§ **TASK TO COMPLETE**:
Your answer should be only the lines below from the one with "volumes pour un rendu visuel intéressant." to the one with "península y baleares", repeated exactly, ends included.

** Opening TASK INPUTS block **

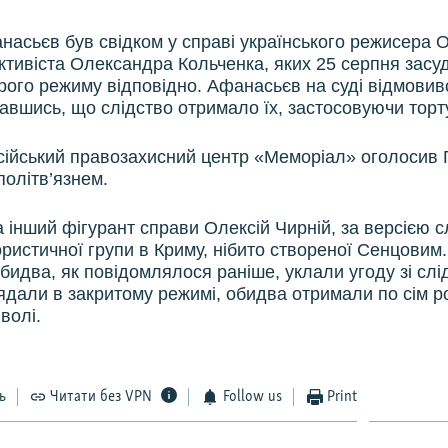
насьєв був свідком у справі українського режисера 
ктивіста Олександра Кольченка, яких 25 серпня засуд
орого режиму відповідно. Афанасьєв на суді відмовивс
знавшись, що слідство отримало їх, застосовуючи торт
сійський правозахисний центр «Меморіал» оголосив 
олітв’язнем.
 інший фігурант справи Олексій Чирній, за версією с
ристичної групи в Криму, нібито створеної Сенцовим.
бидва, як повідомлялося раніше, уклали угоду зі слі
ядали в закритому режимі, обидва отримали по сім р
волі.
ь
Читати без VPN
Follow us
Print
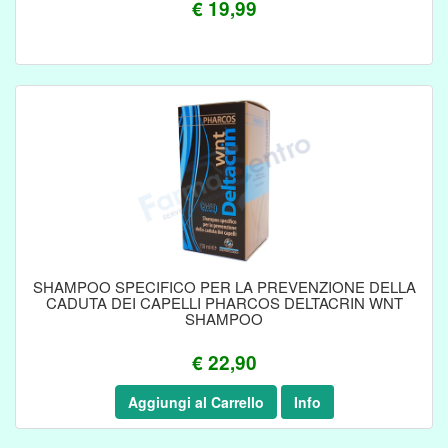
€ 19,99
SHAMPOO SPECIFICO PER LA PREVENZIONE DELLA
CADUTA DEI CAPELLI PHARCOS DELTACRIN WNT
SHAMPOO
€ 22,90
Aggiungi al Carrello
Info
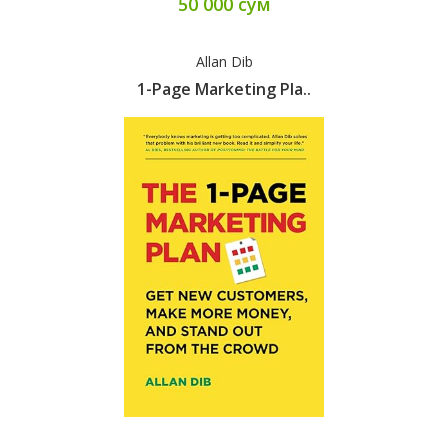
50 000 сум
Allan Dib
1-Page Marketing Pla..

** Closing TASK INPUTS block **
** Opening TASK INPUTS block **

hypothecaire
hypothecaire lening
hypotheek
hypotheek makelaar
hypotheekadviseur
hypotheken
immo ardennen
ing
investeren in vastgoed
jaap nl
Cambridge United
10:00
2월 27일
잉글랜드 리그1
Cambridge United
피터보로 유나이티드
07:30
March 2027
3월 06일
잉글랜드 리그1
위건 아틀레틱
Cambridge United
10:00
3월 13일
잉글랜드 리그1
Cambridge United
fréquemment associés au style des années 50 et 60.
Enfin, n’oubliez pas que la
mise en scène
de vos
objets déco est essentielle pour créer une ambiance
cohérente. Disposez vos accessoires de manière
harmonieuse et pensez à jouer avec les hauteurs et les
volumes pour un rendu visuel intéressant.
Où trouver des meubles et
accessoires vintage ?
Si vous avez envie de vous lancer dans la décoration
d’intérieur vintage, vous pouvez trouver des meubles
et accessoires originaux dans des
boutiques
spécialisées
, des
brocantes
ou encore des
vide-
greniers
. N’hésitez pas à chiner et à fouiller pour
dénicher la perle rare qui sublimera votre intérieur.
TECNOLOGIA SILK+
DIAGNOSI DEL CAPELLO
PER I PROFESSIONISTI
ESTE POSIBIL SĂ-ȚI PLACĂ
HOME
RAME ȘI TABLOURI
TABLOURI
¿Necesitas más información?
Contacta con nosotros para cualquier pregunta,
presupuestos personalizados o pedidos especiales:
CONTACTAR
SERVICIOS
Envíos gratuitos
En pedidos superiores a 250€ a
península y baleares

** Closing TASK INPUTS block **

§ **SOLVED EXERCISE**:
volumes pour un rendu visuel intéressant.
Où trouver des meubles et
accessoires vintage ?
Si vous avez envie de vous lancer dans la décoration
d’intérieur vintage, vous pouvez trouver des meubles
et accessoires originaux dans des
boutiques
spécialisées
, des
brocantes
ou encore des
vide-
greniers
. N’hésitez pas à chiner et à fouiller pour
dénicher la perle rare qui sublimera votre intérieur.
TECNOLOGIA SILK+
DIAGNOSI DEL CAPELLO
PER I PROFESSIONISTI
ESTE POSIBIL SĂ-ȚI PLACĂ
HOME
RAME ȘI TABLOURI
TABLOURI
¿Necesitas más información?
Contacta con nosotros para cualquier pregunta,
presupuestos personalizados o pedidos especiales:
CONTACTAR
SERVICIOS
Envíos gratuitos
En pedidos superiores a 250€ a
península y baleares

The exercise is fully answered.